There's also a tourist destination in Amsterdam called the Bulldog Lounge, a coffeehouse that offers cappuccino, Internet access and marijuana. That's the one that inspired Doug Hartmann and his partners, Bill Stoler and Dick Snow, to name their Crossroads District restaurant Bulldog. "The only argument we ever had was trying to decide on a name," Hartmann says. "One day it was just decided. Bulldog."
Not the Bulldog Bar & Grille, despite published reports to the contrary, Hartmann says. The three-month-old establishment is simply Bulldog, a sturdy name with some bite to it -- and a more sophisticated menu and décor than the low-key exterior and the neon beer signs in the front windows might suggest. This dog is no dive, though its urban neighborhood (the Bulldog is next door to the Pitch offices, by the way) hasn't been gentrified to the point where customers don't encounter the occasional downtown panhandler. A particularly aggressive drifter tried to coax a few coins out of my friends Bob and Jennifer on a Monday night after we had finished dinner. I didn't have a dime on me, of course. "I wish you took MasterCard," I whispered to the panhandler.

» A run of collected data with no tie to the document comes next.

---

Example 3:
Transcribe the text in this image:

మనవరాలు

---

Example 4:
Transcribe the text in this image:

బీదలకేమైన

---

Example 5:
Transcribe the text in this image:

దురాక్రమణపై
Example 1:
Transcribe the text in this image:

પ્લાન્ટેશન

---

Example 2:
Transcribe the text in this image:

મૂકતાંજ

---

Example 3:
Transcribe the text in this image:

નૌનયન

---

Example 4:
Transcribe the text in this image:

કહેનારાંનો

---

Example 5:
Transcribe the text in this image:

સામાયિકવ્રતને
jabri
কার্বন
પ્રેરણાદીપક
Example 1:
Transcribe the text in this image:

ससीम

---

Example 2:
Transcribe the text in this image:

Bulldog does, thank goodness. On my first dinner there, Bob, Melissa and Pat insisted that we sit on the bar side of the restaurant so they could smoke cigarettes and guzzle a few expensive cocktails with their dinners. (Pat pulled out a cigar that was nearly as thick as my arm.) I was happy to have the plastic when our server, a dizzy Britney Spears look-alike, finally brought the bill, which was nearly a car payment.

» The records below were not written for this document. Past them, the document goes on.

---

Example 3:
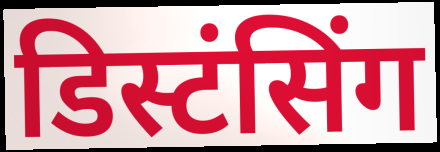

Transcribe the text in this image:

डिस्टंसिंग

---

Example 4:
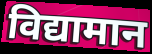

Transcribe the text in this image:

विद्यामान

By downtown standards, the dinner prices at Bulldog are fairly reasonable. A nice hunk of seared salmon goes for $17, and that includes a salad and rolls. And on my first visit, the place was offering a two-for-one special on mini cheeseburgers. (Typically, it's eight bucks for a plate of four.) Unlike a certain Plaza restaurant's bone-dry version of this same appetizer, the Bulldog's baby burgers are juicy and flavorful, served on soft, fresh rolls -- all the better with a few sweet pickle slices thrown between the buns.

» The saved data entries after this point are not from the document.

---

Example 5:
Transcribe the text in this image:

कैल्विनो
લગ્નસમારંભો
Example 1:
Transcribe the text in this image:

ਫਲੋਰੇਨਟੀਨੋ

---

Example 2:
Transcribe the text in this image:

While Melissa, Bob and Pat swilled and gabbed, I watched the bar side fill up with an interesting collection of white-collar types relaxing after work, lots of well-dressed metrosexuals (Melissa and Bob insisted they were gay until their possessive girlfriends showed up), and a few over-forty scenesters.
On the other side of the dividing wall, the more formal, nonsmoking "restaurant" side stayed empty until nearly 7 p.m., when a quartet of women in crisp suits walked in. They gave a disapproving sniff to the cigarette fumes and general raucousness on our half of the space and insisted on sitting in the more genteel area, where the tables are cloaked with white linens and sheaths of butcher paper.
Melissa, who was not in a genteel mood, eyed those women suspiciously. "This is clearly the more fun side," she said as she plucked a coconut-fried shrimp from an appetizer plate we were sharing. I might have had more fun if the shrimp hadn't been so teeth-jarringly sweet. It was as if the batter had been shot through with sugary coconut cream.